**PASSAGE PROVIDED**
FRIEDRICH: I was flying
back to Johannesburg...
Saturday morning.
And I'm standing there
at the departure lounge,
and in walks this guy...
and I looked at him,
and I looked at him again, and I said...
"I've seen him on TV."
So I walked over.
He was standing all by himself.
I said,
"Uh, Dr. Jordan,
my name is Hanro Friedrich.
I'm an attorney from Johannesburg.
I represent Solomon Linda's family."
"Yes," he says,
"I've read about this."
It was one of those things
where you sort of run into people,
and people recognize you, isn't it?
"Hey, hi!" [mumbles] "And you are..."
"Oh, here's my card, here's your card,"
you know,
that sort of thing.
I said to him, "Dr. Jordan,
you don't know who I am...
but this is about
a heritage.
A national heritage.
The song "Mbube" must come back,
and I cannot fight the Americans
if I don't have money."
And he looked at me...
He said, "How much do you need?"
I said, "A lot."
There's guys and companies there
who made millions,
exploiting the artistry,
the skill, musical talent
of African people.
Lots and lots of money.
It would have set
a very important precedent, legally.
The fact is that they took a decision
to assist us, and that was worth gold.
[chuckles] Literally and figuratively.
FRIEDRICH: Once we got the funding,
the next step was how now do we find
jurisdiction in South Africa.
If you want to sue someone who's not here
in South Africa, you've got to attach
or get a lien over some property
that they do own in South Africa.
I realized, it occurred to me,
that Disney owns something like
250 registered trademarks
in South Africa,
which are property
under South African law.

**TASK ITEM A**
In the transcript excerpt, roughly how many registered trademarks does Friedrich say Disney owns in South Africa?
**TASK ITEM B**
Output the lines of the records as a numbered list, with blank lines omitted. Begin at the line containing "Verlegern nicht gelungen, die Entwicklung" and stop after the line containing "stilvolles Ambiente. Außerdem".

**DATA TO USE**
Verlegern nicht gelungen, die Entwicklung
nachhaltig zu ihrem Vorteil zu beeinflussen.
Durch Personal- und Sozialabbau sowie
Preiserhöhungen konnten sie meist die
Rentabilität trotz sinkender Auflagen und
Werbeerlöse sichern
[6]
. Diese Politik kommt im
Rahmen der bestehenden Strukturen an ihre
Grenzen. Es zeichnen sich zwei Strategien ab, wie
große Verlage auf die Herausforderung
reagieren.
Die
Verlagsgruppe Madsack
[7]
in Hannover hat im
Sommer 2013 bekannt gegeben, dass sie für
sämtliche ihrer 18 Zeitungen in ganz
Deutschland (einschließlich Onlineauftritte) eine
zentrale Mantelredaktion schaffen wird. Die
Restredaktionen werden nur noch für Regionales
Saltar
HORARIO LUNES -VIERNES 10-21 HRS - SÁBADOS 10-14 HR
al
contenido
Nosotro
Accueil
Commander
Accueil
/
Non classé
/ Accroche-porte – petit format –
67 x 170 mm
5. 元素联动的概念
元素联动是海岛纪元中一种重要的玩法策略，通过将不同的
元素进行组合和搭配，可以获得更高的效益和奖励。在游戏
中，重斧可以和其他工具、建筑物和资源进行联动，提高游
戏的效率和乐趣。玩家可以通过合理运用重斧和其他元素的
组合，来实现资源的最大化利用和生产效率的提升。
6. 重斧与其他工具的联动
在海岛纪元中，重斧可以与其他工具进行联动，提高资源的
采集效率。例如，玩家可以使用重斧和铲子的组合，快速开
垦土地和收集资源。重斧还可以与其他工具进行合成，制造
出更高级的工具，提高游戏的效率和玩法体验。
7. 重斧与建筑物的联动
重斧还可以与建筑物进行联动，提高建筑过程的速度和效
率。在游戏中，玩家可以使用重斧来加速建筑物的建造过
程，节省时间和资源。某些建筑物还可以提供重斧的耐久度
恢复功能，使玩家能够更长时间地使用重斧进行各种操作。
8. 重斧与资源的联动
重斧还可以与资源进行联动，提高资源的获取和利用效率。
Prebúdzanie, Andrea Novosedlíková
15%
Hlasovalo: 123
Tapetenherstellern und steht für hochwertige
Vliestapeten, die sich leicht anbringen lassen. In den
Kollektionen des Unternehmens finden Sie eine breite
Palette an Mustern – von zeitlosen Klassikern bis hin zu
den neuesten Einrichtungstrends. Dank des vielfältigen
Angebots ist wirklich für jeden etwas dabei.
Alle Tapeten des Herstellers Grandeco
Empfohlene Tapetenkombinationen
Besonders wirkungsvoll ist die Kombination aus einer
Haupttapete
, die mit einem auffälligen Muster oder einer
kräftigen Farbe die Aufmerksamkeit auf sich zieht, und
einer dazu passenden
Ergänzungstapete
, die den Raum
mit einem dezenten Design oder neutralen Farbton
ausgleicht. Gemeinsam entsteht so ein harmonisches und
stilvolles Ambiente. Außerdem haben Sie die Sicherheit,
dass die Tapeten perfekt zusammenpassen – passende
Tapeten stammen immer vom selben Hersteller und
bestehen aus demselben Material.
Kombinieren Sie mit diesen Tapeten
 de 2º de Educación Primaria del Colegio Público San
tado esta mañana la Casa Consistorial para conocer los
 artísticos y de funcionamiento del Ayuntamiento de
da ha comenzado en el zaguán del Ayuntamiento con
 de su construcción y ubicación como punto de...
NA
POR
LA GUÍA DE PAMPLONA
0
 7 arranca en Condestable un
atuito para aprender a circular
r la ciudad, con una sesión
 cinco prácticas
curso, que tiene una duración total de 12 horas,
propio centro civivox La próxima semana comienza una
==
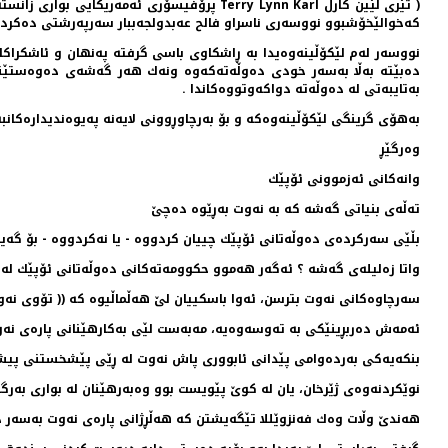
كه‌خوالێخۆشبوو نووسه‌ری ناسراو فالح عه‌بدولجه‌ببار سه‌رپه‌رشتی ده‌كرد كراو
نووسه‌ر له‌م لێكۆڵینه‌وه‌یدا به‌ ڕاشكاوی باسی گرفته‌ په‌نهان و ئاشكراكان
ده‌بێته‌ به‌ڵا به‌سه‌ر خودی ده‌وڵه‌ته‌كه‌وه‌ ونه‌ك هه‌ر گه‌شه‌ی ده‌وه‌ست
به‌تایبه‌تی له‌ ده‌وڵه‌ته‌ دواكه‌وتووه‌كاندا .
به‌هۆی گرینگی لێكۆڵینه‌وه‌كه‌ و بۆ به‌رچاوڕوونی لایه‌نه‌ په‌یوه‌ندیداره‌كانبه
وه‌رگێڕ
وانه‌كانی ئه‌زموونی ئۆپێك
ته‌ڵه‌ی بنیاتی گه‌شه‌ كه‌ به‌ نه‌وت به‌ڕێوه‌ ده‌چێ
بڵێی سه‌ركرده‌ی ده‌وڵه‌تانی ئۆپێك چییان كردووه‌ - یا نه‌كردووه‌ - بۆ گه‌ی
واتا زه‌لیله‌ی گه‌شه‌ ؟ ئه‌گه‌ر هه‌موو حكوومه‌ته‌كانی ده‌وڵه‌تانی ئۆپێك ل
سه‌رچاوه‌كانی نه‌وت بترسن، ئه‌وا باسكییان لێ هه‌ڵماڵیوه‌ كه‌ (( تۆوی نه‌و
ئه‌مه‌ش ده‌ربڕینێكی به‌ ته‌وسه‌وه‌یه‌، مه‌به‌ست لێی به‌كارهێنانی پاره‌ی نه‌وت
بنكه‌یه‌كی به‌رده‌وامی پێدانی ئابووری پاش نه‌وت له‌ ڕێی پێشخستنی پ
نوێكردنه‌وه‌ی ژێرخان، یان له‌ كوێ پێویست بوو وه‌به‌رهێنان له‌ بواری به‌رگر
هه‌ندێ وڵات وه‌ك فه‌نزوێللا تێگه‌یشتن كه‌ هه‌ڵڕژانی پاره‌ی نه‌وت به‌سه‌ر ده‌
* * *
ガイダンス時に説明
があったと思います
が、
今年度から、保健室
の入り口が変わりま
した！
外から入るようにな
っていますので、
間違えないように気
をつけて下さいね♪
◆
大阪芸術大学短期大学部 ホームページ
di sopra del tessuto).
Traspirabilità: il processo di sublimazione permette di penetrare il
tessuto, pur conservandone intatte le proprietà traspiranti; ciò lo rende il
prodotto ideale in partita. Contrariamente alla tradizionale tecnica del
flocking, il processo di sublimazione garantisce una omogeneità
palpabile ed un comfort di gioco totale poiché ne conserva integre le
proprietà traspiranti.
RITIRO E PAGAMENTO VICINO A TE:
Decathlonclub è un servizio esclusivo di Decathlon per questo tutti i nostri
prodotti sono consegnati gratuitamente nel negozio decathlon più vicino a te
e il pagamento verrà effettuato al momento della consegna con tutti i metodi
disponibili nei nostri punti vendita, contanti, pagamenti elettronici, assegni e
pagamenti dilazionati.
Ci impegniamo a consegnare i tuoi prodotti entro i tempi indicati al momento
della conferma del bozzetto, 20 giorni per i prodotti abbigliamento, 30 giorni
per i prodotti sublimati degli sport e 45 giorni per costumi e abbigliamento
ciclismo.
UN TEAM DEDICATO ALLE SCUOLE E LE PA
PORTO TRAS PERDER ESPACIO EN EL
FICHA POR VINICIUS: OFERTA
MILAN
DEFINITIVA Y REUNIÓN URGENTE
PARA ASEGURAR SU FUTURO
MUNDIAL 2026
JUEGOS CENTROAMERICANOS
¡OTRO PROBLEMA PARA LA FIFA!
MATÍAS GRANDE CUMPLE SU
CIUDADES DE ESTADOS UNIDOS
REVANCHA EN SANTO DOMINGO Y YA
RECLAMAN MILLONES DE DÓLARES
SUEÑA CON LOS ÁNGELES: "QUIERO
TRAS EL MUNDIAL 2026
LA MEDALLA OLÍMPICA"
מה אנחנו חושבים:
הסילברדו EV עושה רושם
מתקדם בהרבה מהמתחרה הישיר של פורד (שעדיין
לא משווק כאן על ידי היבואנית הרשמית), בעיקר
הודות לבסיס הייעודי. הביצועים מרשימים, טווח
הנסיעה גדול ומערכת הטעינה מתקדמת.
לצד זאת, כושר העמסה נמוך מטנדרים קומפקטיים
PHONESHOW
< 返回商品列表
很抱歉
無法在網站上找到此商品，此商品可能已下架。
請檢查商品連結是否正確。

**ANSWER AREA A**
Something like 250 registered trademarks.

**ANSWER AREA B**
1. Verlegern nicht gelungen, die Entwicklung
2. nachhaltig zu ihrem Vorteil zu beeinflussen.
3. Durch Personal- und Sozialabbau sowie
4. Preiserhöhungen konnten sie meist die
5. Rentabilität trotz sinkender Auflagen und
6. Werbeerlöse sichern
7. [6]
8. . Diese Politik kommt im
9. Rahmen der bestehenden Strukturen an ihre
10. Grenzen. Es zeichnen sich zwei Strategien ab, wie
11. große Verlage auf die Herausforderung
12. reagieren.
13. Die
14. Verlagsgruppe Madsack
15. [7]
16. in Hannover hat im
17. Sommer 2013 bekannt gegeben, dass sie für
18. sämtliche ihrer 18 Zeitungen in ganz
19. Deutschland (einschließlich Onlineauftritte) eine
20. zentrale Mantelredaktion schaffen wird. Die
21. Restredaktionen werden nur noch für Regionales
22. Saltar
23. HORARIO LUNES -VIERNES 10-21 HRS - SÁBADOS 10-14 HR
24. al
25. contenido
26. Nosotro
27. Accueil
28. Commander
29. Accueil
30. /
31. Non classé
32. / Accroche-porte – petit format –
33. 67 x 170 mm
34. 5. 元素联动的概念
35. 元素联动是海岛纪元中一种重要的玩法策略，通过将不同的
36. 元素进行组合和搭配，可以获得更高的效益和奖励。在游戏
37. 中，重斧可以和其他工具、建筑物和资源进行联动，提高游
38. 戏的效率和乐趣。玩家可以通过合理运用重斧和其他元素的
39. 组合，来实现资源的最大化利用和生产效率的提升。
40. 6. 重斧与其他工具的联动
41. 在海岛纪元中，重斧可以与其他工具进行联动，提高资源的
42. 采集效率。例如，玩家可以使用重斧和铲子的组合，快速开
43. 垦土地和收集资源。重斧还可以与其他工具进行合成，制造
44. 出更高级的工具，提高游戏的效率和玩法体验。
45. 7. 重斧与建筑物的联动
46. 重斧还可以与建筑物进行联动，提高建筑过程的速度和效
47. 率。在游戏中，玩家可以使用重斧来加速建筑物的建造过
48. 程，节省时间和资源。某些建筑物还可以提供重斧的耐久度
49. 恢复功能，使玩家能够更长时间地使用重斧进行各种操作。
50. 8. 重斧与资源的联动
51. 重斧还可以与资源进行联动，提高资源的获取和利用效率。
52. Prebúdzanie, Andrea Novosedlíková
53. 15%
54. Hlasovalo: 123
55. Tapetenherstellern und steht für hochwertige
56. Vliestapeten, die sich leicht anbringen lassen. In den
57. Kollektionen des Unternehmens finden Sie eine breite
58. Palette an Mustern – von zeitlosen Klassikern bis hin zu
59. den neuesten Einrichtungstrends. Dank des vielfältigen
60. Angebots ist wirklich für jeden etwas dabei.
61. Alle Tapeten des Herstellers Grandeco
62. Empfohlene Tapetenkombinationen
63. Besonders wirkungsvoll ist die Kombination aus einer
64. Haupttapete
65. , die mit einem auffälligen Muster oder einer
66. kräftigen Farbe die Aufmerksamkeit auf sich zieht, und
67. einer dazu passenden
68. Ergänzungstapete
69. , die den Raum
70. mit einem dezenten Design oder neutralen Farbton
71. ausgleicht. Gemeinsam entsteht so ein harmonisches und
72. stilvolles Ambiente. Außerdem haben Sie die Sicherheit,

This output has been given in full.